> Schriftliche Aufgaben
1: Warum können sich die Menschen laut dem Quellenauszug über das Fragen ein Leben lang über den Erwerb von Wissen freuen? Antworte in ein bis drei Sätzen.
2: Wem hat Erich Kästner laut dem Quellenauszug die dort erwähnten Zeilen zugeeignet?

> Quellenauszug
☆ ☆ ☆ ☆ ☆ ☆ ☆
Der Stern, der vom Himmel fällt
Nicht nur große, sondern selbst einfache Fragen führen selten zu einer einzigen und klaren Antwort, mit der dann alles geklärt - aufgeklärt - ist. Vielmehr können oftmals mehrere Erwiderungen oder Erläuterungen gleichberechtigt nebeneinander bestehen, wie auch Kafka in seinen Tagebüchern feststellt. So selbstverständlich dies ist, es bedeutet nicht nur nebenbei, daß nach jeder erläuternden Feststellung weitere Fragen auftauchen, deren Antworten dann dasselbe Schicksal erfahren, wie in den Zeilen zu lesen ist, die Erich Kästner „Sokrates zugeeignet“ hat: Das Fragen bleibt den Menschen aufgegeben. Mit seiner Hilfe können sie schrittweise das Wissen ansammeln, über dessen Erwerb sie sich dann ein Leben lang freuen können, weil es nie zum Abschluß kommen wird.
☆ ☆ ☆ ☆ ☆ ☆ ☆
> Datenauszüge
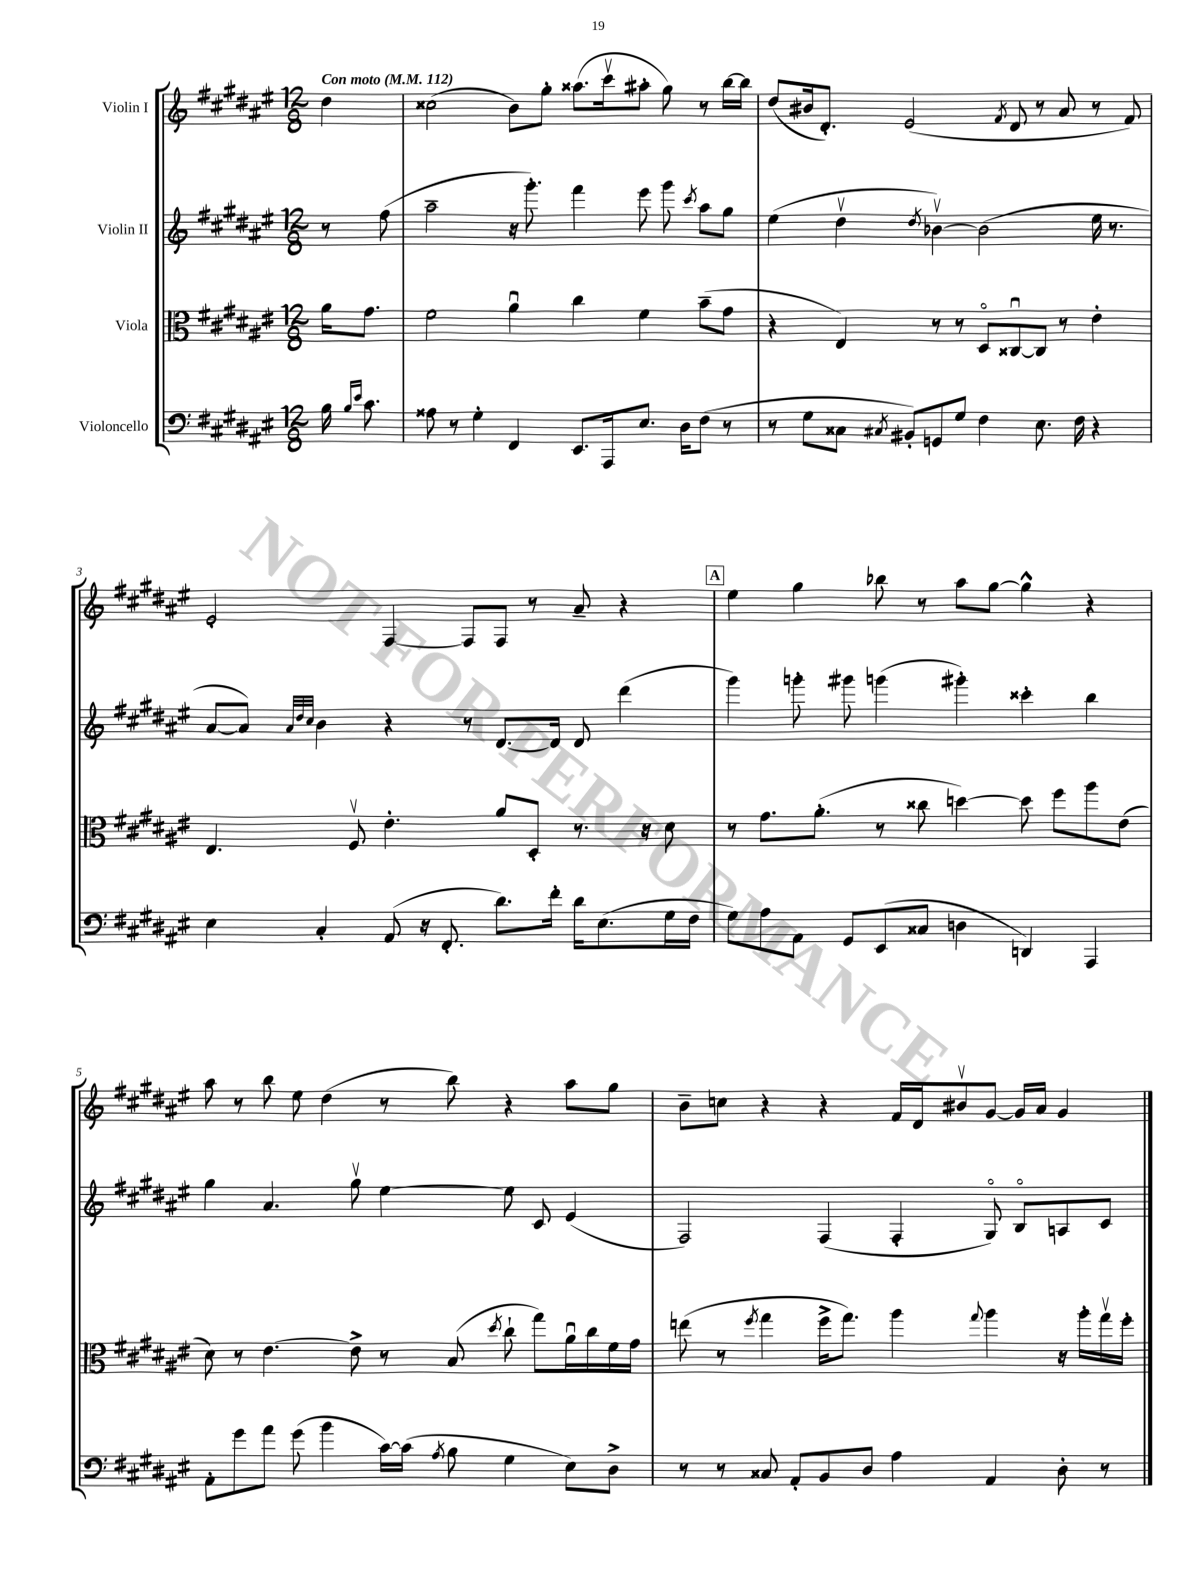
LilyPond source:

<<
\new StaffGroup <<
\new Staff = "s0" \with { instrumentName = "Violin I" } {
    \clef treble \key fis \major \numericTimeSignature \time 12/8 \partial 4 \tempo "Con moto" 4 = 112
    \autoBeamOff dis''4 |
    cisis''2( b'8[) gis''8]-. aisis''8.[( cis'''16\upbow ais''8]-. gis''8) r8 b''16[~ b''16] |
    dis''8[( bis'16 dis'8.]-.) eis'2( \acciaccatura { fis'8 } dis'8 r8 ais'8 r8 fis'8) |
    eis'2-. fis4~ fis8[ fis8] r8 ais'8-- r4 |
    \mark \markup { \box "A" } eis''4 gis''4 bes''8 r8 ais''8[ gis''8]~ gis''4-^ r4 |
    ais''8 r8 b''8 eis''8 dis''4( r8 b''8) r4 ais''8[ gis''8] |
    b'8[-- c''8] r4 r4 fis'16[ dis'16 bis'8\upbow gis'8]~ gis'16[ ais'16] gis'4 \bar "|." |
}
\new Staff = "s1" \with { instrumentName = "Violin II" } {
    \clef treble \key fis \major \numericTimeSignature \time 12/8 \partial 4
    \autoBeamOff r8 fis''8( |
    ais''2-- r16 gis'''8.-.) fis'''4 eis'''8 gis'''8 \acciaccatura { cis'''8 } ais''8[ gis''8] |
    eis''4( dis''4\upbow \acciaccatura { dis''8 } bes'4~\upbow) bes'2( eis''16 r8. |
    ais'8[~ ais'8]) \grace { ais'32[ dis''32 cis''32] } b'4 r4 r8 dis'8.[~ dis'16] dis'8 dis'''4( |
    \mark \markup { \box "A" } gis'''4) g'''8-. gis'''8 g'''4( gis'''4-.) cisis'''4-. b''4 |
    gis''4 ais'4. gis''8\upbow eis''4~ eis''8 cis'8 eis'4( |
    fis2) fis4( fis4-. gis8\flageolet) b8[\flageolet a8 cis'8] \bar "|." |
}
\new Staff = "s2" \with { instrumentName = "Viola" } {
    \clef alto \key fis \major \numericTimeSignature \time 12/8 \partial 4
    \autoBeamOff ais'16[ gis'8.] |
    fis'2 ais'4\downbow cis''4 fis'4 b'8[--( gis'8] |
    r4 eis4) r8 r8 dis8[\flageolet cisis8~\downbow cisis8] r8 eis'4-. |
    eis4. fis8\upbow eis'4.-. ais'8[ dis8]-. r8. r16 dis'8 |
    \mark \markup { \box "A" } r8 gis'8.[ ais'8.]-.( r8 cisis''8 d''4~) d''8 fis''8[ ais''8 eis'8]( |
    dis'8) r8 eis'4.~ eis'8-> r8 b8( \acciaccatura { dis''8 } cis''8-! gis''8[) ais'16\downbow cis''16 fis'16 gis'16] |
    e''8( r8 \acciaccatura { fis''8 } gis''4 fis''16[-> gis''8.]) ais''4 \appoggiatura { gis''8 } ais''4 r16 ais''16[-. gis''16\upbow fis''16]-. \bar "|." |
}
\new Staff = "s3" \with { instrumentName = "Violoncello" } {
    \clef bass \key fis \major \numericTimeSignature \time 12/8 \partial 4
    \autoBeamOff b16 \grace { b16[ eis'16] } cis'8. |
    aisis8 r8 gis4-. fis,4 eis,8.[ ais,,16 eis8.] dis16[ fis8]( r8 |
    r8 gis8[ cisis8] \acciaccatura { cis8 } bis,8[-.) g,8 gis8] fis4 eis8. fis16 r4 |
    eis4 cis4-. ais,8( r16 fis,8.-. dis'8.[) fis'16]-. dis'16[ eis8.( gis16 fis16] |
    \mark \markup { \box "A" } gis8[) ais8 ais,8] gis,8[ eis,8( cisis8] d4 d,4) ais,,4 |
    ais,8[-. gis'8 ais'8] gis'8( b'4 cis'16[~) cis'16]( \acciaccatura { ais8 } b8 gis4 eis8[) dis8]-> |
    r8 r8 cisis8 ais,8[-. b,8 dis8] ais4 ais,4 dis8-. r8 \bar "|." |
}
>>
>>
☆ ☆ ☆ ☆ ☆ ☆ ☆
> Endgültige Antworten
1: Sie können sich ein Leben lang darüber freuen, weil der Erwerb des Wissens nie zum Abschluss kommen wird. Mit Hilfe des Fragens sammeln sie ihr Wissen schrittweise an, und nach jeder erläuternden Feststellung tauchen weitere Fragen auf.

2: Sokrates.